Problem to solve:
Could you filter the records below and return each line that holds "APERTURE"?

Electronics source listings:
▶
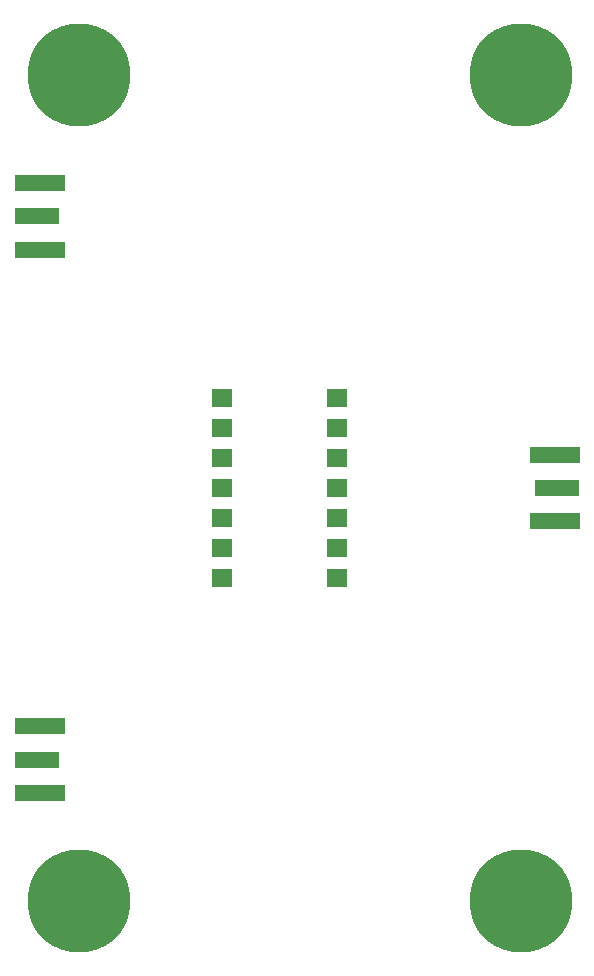
<source format=gbr>
%TF.GenerationSoftware,KiCad,Pcbnew,(5.1.6)-1*%
%TF.CreationDate,2020-10-09T05:33:10-04:00*%
%TF.ProjectId,RFID_PROJECT_PHASE-SHIFTER,52464944-5f50-4524-9f4a-4543545f5048,B*%
%TF.SameCoordinates,Original*%
%TF.FileFunction,Soldermask,Top*%
%TF.FilePolarity,Negative*%
%FSLAX46Y46*%
G04 Gerber Fmt 4.6, Leading zero omitted, Abs format (unit mm)*
G04 Created by KiCad (PCBNEW (5.1.6)-1) date 2020-10-09 05:33:10*
%MOMM*%
%LPD*%
G01*
G04 APERTURE LIST*
%ADD10C,1.000000*%
%ADD11C,8.700000*%
%ADD12R,1.700000X1.650000*%
%ADD13R,4.300000X1.450000*%
%ADD14R,3.700000X1.370000*%
G04 APERTURE END LIST*
D10*
%TO.C,H8*%
X173780419Y-125219581D03*
X171500000Y-124275000D03*
X169219581Y-125219581D03*
X168275000Y-127500000D03*
X169219581Y-129780419D03*
X171500000Y-130725000D03*
X173780419Y-129780419D03*
X174725000Y-127500000D03*
D11*
X171500000Y-127500000D03*
%TD*%
D10*
%TO.C,H7*%
X136280419Y-125219581D03*
X134000000Y-124275000D03*
X131719581Y-125219581D03*
X130775000Y-127500000D03*
X131719581Y-129780419D03*
X134000000Y-130725000D03*
X136280419Y-129780419D03*
X137225000Y-127500000D03*
D11*
X134000000Y-127500000D03*
%TD*%
D10*
%TO.C,H6*%
X173780419Y-55219581D03*
X171500000Y-54275000D03*
X169219581Y-55219581D03*
X168275000Y-57500000D03*
X169219581Y-59780419D03*
X171500000Y-60725000D03*
X173780419Y-59780419D03*
X174725000Y-57500000D03*
D11*
X171500000Y-57500000D03*
%TD*%
D10*
%TO.C,H5*%
X136280419Y-55219581D03*
X134000000Y-54275000D03*
X131719581Y-55219581D03*
X130775000Y-57500000D03*
X131719581Y-59780419D03*
X134000000Y-60725000D03*
X136280419Y-59780419D03*
X137225000Y-57500000D03*
D11*
X134000000Y-57500000D03*
%TD*%
D12*
%TO.C,U2*%
X146150000Y-100120000D03*
X155850000Y-100120000D03*
X146150000Y-97580000D03*
X155850000Y-97580000D03*
X146150000Y-95040000D03*
X155850000Y-95040000D03*
X146150000Y-92500000D03*
X155850000Y-92500000D03*
X146150000Y-89960000D03*
X155850000Y-89960000D03*
X146150000Y-87420000D03*
X155850000Y-87420000D03*
X146150000Y-84880000D03*
X155850000Y-84880000D03*
%TD*%
D13*
%TO.C,J5*%
X130700000Y-66675000D03*
X130700000Y-72325000D03*
D14*
X130500000Y-69500000D03*
%TD*%
D13*
%TO.C,J6*%
X130700000Y-112675000D03*
X130700000Y-118325000D03*
D14*
X130500000Y-115500000D03*
%TD*%
%TO.C,J7*%
X174500000Y-92500000D03*
D13*
X174300000Y-89675000D03*
X174300000Y-95325000D03*
%TD*%
M02*

</source>
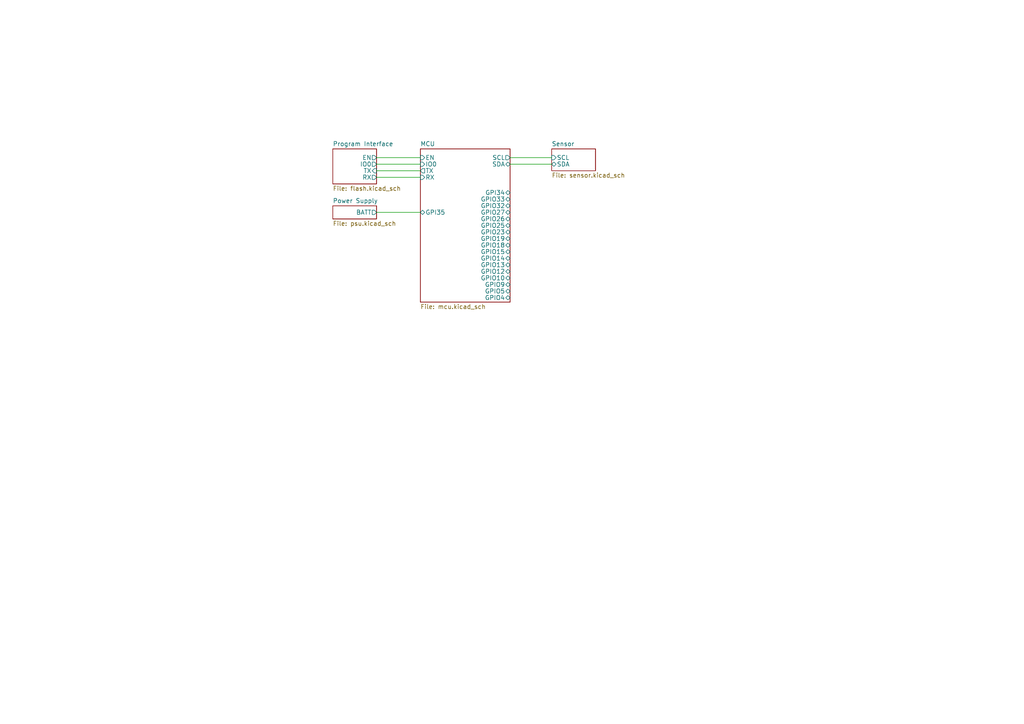
<source format=kicad_sch>
(kicad_sch (version 20230121) (generator eeschema)

  (uuid 03cbb5e4-b4a9-4ace-b6fb-ea1f35182954)

  (paper "A4")

  (title_block
    (title "M-Sens : Tropic headless sensor")
    (date "2024-01-27")
    (rev "1.0")
  )

  


  (wire (pts (xy 109.22 51.435) (xy 121.92 51.435))
    (stroke (width 0) (type default))
    (uuid 0e3743bc-9ea9-43dc-8882-f24792cf2f7e)
  )
  (wire (pts (xy 109.22 61.595) (xy 121.92 61.595))
    (stroke (width 0) (type default))
    (uuid 3251d5a3-783c-4763-8ad8-8367c2e24bdf)
  )
  (wire (pts (xy 109.22 45.72) (xy 121.92 45.72))
    (stroke (width 0) (type default))
    (uuid 83d50bae-3737-4df5-b0d9-ff6ed576b056)
  )
  (wire (pts (xy 147.955 47.625) (xy 160.02 47.625))
    (stroke (width 0) (type default))
    (uuid 993d8cdc-559e-47a4-81df-9046fc1bb6c4)
  )
  (wire (pts (xy 109.22 49.53) (xy 121.92 49.53))
    (stroke (width 0) (type default))
    (uuid b03be5fc-be18-48c5-933d-b081f1f611c4)
  )
  (wire (pts (xy 147.955 45.72) (xy 160.02 45.72))
    (stroke (width 0) (type default))
    (uuid c2557d03-bb46-4e75-8242-1b38badb8862)
  )
  (wire (pts (xy 109.22 47.625) (xy 121.92 47.625))
    (stroke (width 0) (type default))
    (uuid dd3db6d6-4f10-4af7-a85d-f908cc5d5d40)
  )

  (sheet (at 121.92 43.18) (size 26.035 44.45) (fields_autoplaced)
    (stroke (width 0.1524) (type solid))
    (fill (color 0 0 0 0.0000))
    (uuid 73fa3837-d799-4311-a2d1-dba979b8f896)
    (property "Sheetname" "MCU" (at 121.92 42.4684 0)
      (effects (font (size 1.27 1.27)) (justify left bottom))
    )
    (property "Sheetfile" "mcu.kicad_sch" (at 121.92 88.2146 0)
      (effects (font (size 1.27 1.27)) (justify left top))
    )
    (pin "EN" input (at 121.92 45.72 180)
      (effects (font (size 1.27 1.27)) (justify left))
      (uuid 5a8c0b0e-0e11-4760-b677-c771eee40bd8)
    )
    (pin "IO0" input (at 121.92 47.625 180)
      (effects (font (size 1.27 1.27)) (justify left))
      (uuid 6d8ae5c7-43e6-435a-b727-b61a35271f92)
    )
    (pin "TX" output (at 121.92 49.53 180)
      (effects (font (size 1.27 1.27)) (justify left))
      (uuid 93d0c798-a8f6-4961-8626-54f502903f73)
    )
    (pin "RX" input (at 121.92 51.435 180)
      (effects (font (size 1.27 1.27)) (justify left))
      (uuid ab6cb30e-1a0a-4089-b063-b88f232aa6dd)
    )
    (pin "SCL" output (at 147.955 45.72 0)
      (effects (font (size 1.27 1.27)) (justify right))
      (uuid efa32ca1-ea88-4650-bf96-eba730520ae9)
    )
    (pin "SDA" bidirectional (at 147.955 47.625 0)
      (effects (font (size 1.27 1.27)) (justify right))
      (uuid b9b27134-9abb-489f-a809-881ca1a5c096)
    )
    (pin "GPIO19" bidirectional (at 147.955 69.215 0)
      (effects (font (size 1.27 1.27)) (justify right))
      (uuid 7513b4de-b3c6-4873-9057-5b48940109eb)
    )
    (pin "GPIO18" bidirectional (at 147.955 71.12 0)
      (effects (font (size 1.27 1.27)) (justify right))
      (uuid de5a5165-496d-4c11-b053-6758580e6693)
    )
    (pin "GPIO15" bidirectional (at 147.955 73.025 0)
      (effects (font (size 1.27 1.27)) (justify right))
      (uuid 35efeeae-8899-4da8-ae64-fe76eaa3ebfe)
    )
    (pin "GPIO14" bidirectional (at 147.955 74.93 0)
      (effects (font (size 1.27 1.27)) (justify right))
      (uuid b4a6b2ad-7ecb-4cfe-90dd-f22048cdc4c2)
    )
    (pin "GPIO13" bidirectional (at 147.955 76.835 0)
      (effects (font (size 1.27 1.27)) (justify right))
      (uuid c54fa3b9-49fd-4a13-a0ff-2ce28fbb4246)
    )
    (pin "GPIO12" bidirectional (at 147.955 78.74 0)
      (effects (font (size 1.27 1.27)) (justify right))
      (uuid 3b9155f9-e19b-419d-a479-84c9b4505784)
    )
    (pin "GPIO10" bidirectional (at 147.955 80.645 0)
      (effects (font (size 1.27 1.27)) (justify right))
      (uuid ea2e1cd2-78c4-449b-8ee9-2dc64f212ef3)
    )
    (pin "GPIO9" bidirectional (at 147.955 82.55 0)
      (effects (font (size 1.27 1.27)) (justify right))
      (uuid 5b6e85fa-f56e-47db-b0b9-5777a979fd0f)
    )
    (pin "GPIO5" bidirectional (at 147.955 84.455 0)
      (effects (font (size 1.27 1.27)) (justify right))
      (uuid 905fb817-6d87-4529-91d5-397ec009114c)
    )
    (pin "GPIO4" bidirectional (at 147.955 86.36 0)
      (effects (font (size 1.27 1.27)) (justify right))
      (uuid e9e963d9-29e7-4ad8-91e5-aec321777062)
    )
    (pin "GPIO25" bidirectional (at 147.955 65.405 0)
      (effects (font (size 1.27 1.27)) (justify right))
      (uuid b7a20600-726b-4605-898d-7ce8464497e5)
    )
    (pin "GPIO23" bidirectional (at 147.955 67.31 0)
      (effects (font (size 1.27 1.27)) (justify right))
      (uuid c959575d-6d46-4724-803a-26d93027aff3)
    )
    (pin "GPIO27" bidirectional (at 147.955 61.595 0)
      (effects (font (size 1.27 1.27)) (justify right))
      (uuid 87e6e259-8549-4ab5-9810-b22db727ba52)
    )
    (pin "GPIO32" bidirectional (at 147.955 59.69 0)
      (effects (font (size 1.27 1.27)) (justify right))
      (uuid 12fca995-c9f6-454c-9eb1-188b4417f181)
    )
    (pin "GPIO33" bidirectional (at 147.955 57.785 0)
      (effects (font (size 1.27 1.27)) (justify right))
      (uuid 15b6ff0b-07da-45df-b9c6-6e6b329cad83)
    )
    (pin "GPI35" bidirectional (at 121.92 61.595 180)
      (effects (font (size 1.27 1.27)) (justify left))
      (uuid 1f9d8cc8-3c26-4ac9-a34b-02f68252f114)
    )
    (pin "GPI34" bidirectional (at 147.955 55.88 0)
      (effects (font (size 1.27 1.27)) (justify right))
      (uuid 030dd708-bdd1-4387-a3a9-7641a9b2ff69)
    )
    (pin "GPIO26" bidirectional (at 147.955 63.5 0)
      (effects (font (size 1.27 1.27)) (justify right))
      (uuid faa623de-22dc-4480-b4a9-676815a2ebf0)
    )
    (instances
      (project "Tropic"
        (path "/03cbb5e4-b4a9-4ace-b6fb-ea1f35182954" (page "3"))
      )
    )
  )

  (sheet (at 96.52 59.69) (size 12.7 3.81) (fields_autoplaced)
    (stroke (width 0.1524) (type solid))
    (fill (color 0 0 0 0.0000))
    (uuid b474f81d-bdf0-4c8f-a328-174e1d69093f)
    (property "Sheetname" "Power Supply" (at 96.52 58.9784 0)
      (effects (font (size 1.27 1.27)) (justify left bottom))
    )
    (property "Sheetfile" "psu.kicad_sch" (at 96.52 64.0846 0)
      (effects (font (size 1.27 1.27)) (justify left top))
    )
    (pin "BATT" output (at 109.22 61.595 0)
      (effects (font (size 1.27 1.27)) (justify right))
      (uuid cebc3a10-766f-4b68-b45d-0048c918d027)
    )
    (instances
      (project "Tropic"
        (path "/03cbb5e4-b4a9-4ace-b6fb-ea1f35182954" (page "4"))
      )
    )
  )

  (sheet (at 160.02 43.18) (size 12.7 6.35) (fields_autoplaced)
    (stroke (width 0.1524) (type solid))
    (fill (color 0 0 0 0.0000))
    (uuid e7a62f01-0d55-42f1-87a1-927f634530fb)
    (property "Sheetname" "Sensor" (at 160.02 42.4684 0)
      (effects (font (size 1.27 1.27)) (justify left bottom))
    )
    (property "Sheetfile" "sensor.kicad_sch" (at 160.02 50.1146 0)
      (effects (font (size 1.27 1.27)) (justify left top))
    )
    (pin "SCL" input (at 160.02 45.72 180)
      (effects (font (size 1.27 1.27)) (justify left))
      (uuid 507f2de2-dffb-4dcc-8faa-d336020acb5b)
    )
    (pin "SDA" bidirectional (at 160.02 47.625 180)
      (effects (font (size 1.27 1.27)) (justify left))
      (uuid 6c5ba26e-1f37-46d6-815a-ab068f553980)
    )
    (instances
      (project "Tropic"
        (path "/03cbb5e4-b4a9-4ace-b6fb-ea1f35182954" (page "2"))
      )
    )
  )

  (sheet (at 96.52 43.18) (size 12.7 10.16) (fields_autoplaced)
    (stroke (width 0.1524) (type solid))
    (fill (color 0 0 0 0.0000))
    (uuid ebc99054-fc1f-4b73-995d-417f24411987)
    (property "Sheetname" "Program Interface" (at 96.52 42.4684 0)
      (effects (font (size 1.27 1.27)) (justify left bottom))
    )
    (property "Sheetfile" "flash.kicad_sch" (at 96.52 53.9246 0)
      (effects (font (size 1.27 1.27)) (justify left top))
    )
    (pin "TX" input (at 109.22 49.53 0)
      (effects (font (size 1.27 1.27)) (justify right))
      (uuid ae95d863-478d-49a7-a241-9861983882ff)
    )
    (pin "RX" output (at 109.22 51.435 0)
      (effects (font (size 1.27 1.27)) (justify right))
      (uuid 272dbc15-5ebd-4389-b1e4-0160d99186c9)
    )
    (pin "EN" output (at 109.22 45.72 0)
      (effects (font (size 1.27 1.27)) (justify right))
      (uuid 9e2869d9-9122-4043-98f1-291a071b3d25)
    )
    (pin "IO0" output (at 109.22 47.625 0)
      (effects (font (size 1.27 1.27)) (justify right))
      (uuid 73d1fda4-5658-4bc9-83c5-0c3f6fedde5d)
    )
    (instances
      (project "Tropic"
        (path "/03cbb5e4-b4a9-4ace-b6fb-ea1f35182954" (page "5"))
      )
    )
  )

  (sheet_instances
    (path "/" (page "1"))
  )
)

</source>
◀
Worked solution:
G04 APERTURE LIST*
G04 APERTURE END LIST*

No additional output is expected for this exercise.